BRIEF:
Copy each of the following lines word for word, keeping every character and space unchanged.

SOURCE MATERIAL:
>> Start
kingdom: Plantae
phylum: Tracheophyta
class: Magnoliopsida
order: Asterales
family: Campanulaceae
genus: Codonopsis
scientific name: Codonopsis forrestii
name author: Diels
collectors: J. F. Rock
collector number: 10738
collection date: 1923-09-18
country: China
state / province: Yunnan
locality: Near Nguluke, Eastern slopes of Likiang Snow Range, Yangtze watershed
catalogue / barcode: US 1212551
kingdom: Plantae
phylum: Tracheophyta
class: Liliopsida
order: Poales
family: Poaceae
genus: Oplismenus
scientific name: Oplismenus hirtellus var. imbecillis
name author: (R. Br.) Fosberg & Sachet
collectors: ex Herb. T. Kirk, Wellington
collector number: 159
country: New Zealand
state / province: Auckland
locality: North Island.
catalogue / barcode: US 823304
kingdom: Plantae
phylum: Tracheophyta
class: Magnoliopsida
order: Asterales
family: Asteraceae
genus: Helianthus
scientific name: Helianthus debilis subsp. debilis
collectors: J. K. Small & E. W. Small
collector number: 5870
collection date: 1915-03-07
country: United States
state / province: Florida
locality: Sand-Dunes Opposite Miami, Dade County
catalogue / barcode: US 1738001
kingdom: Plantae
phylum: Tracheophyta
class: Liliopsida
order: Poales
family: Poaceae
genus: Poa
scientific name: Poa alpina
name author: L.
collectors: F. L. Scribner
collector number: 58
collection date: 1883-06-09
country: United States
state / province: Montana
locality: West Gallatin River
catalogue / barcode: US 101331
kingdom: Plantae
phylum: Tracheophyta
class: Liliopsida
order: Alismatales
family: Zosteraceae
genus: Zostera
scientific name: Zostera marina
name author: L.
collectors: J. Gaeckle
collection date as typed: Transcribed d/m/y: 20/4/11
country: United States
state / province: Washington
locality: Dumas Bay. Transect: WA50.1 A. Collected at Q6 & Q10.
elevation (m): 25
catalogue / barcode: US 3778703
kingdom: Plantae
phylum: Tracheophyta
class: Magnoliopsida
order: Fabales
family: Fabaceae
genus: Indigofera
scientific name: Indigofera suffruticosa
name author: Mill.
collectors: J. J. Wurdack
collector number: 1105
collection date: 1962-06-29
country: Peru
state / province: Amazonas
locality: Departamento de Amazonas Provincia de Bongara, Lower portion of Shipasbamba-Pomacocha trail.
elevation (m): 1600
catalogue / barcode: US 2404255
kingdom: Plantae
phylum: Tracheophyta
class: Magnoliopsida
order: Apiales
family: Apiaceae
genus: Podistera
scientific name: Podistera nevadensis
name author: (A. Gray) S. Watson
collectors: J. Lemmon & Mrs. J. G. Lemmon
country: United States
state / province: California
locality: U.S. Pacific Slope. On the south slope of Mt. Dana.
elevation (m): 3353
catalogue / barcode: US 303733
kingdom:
>> End
EXERCISE RESULT:
kingdom: Plantae
phylum: Tracheophyta
class: Magnoliopsida
order: Asterales
family: Campanulaceae
genus: Codonopsis
scientific name: Codonopsis forrestii
name author: Diels
collectors: J. F. Rock
collector number: 10738
collection date: 1923-09-18
country: China
state / province: Yunnan
locality: Near Nguluke, Eastern slopes of Likiang Snow Range, Yangtze watershed
catalogue / barcode: US 1212551
kingdom: Plantae
phylum: Tracheophyta
class: Liliopsida
order: Poales
family: Poaceae
genus: Oplismenus
scientific name: Oplismenus hirtellus var. imbecillis
name author: (R. Br.) Fosberg & Sachet
collectors: ex Herb. T. Kirk, Wellington
collector number: 159
country: New Zealand
state / province: Auckland
locality: North Island.
catalogue / barcode: US 823304
kingdom: Plantae
phylum: Tracheophyta
class: Magnoliopsida
order: Asterales
family: Asteraceae
genus: Helianthus
scientific name: Helianthus debilis subsp. debilis
collectors: J. K. Small & E. W. Small
collector number: 5870
collection date: 1915-03-07
country: United States
state / province: Florida
locality: Sand-Dunes Opposite Miami, Dade County
catalogue / barcode: US 1738001
kingdom: Plantae
phylum: Tracheophyta
class: Liliopsida
order: Poales
family: Poaceae
genus: Poa
scientific name: Poa alpina
name author: L.
collectors: F. L. Scribner
collector number: 58
collection date: 1883-06-09
country: United States
state / province: Montana
locality: West Gallatin River
catalogue / barcode: US 101331
kingdom: Plantae
phylum: Tracheophyta
class: Liliopsida
order: Alismatales
family: Zosteraceae
genus: Zostera
scientific name: Zostera marina
name author: L.
collectors: J. Gaeckle
collection date as typed: Transcribed d/m/y: 20/4/11
country: United States
state / province: Washington
locality: Dumas Bay. Transect: WA50.1 A. Collected at Q6 & Q10.
elevation (m): 25
catalogue / barcode: US 3778703
kingdom: Plantae
phylum: Tracheophyta
class: Magnoliopsida
order: Fabales
family: Fabaceae
genus: Indigofera
scientific name: Indigofera suffruticosa
name author: Mill.
collectors: J. J. Wurdack
collector number: 1105
collection date: 1962-06-29
country: Peru
state / province: Amazonas
locality: Departamento de Amazonas Provincia de Bongara, Lower portion of Shipasbamba-Pomacocha trail.
elevation (m): 1600
catalogue / barcode: US 2404255
kingdom: Plantae
phylum: Tracheophyta
class: Magnoliopsida
order: Apiales
family: Apiaceae
genus: Podistera
scientific name: Podistera nevadensis
name author: (A. Gray) S. Watson
collectors: J. Lemmon & Mrs. J. G. Lemmon
country: United States
state / province: California
locality: U.S. Pacific Slope. On the south slope of Mt. Dana.
elevation (m): 3353
catalogue / barcode: US 303733
kingdom:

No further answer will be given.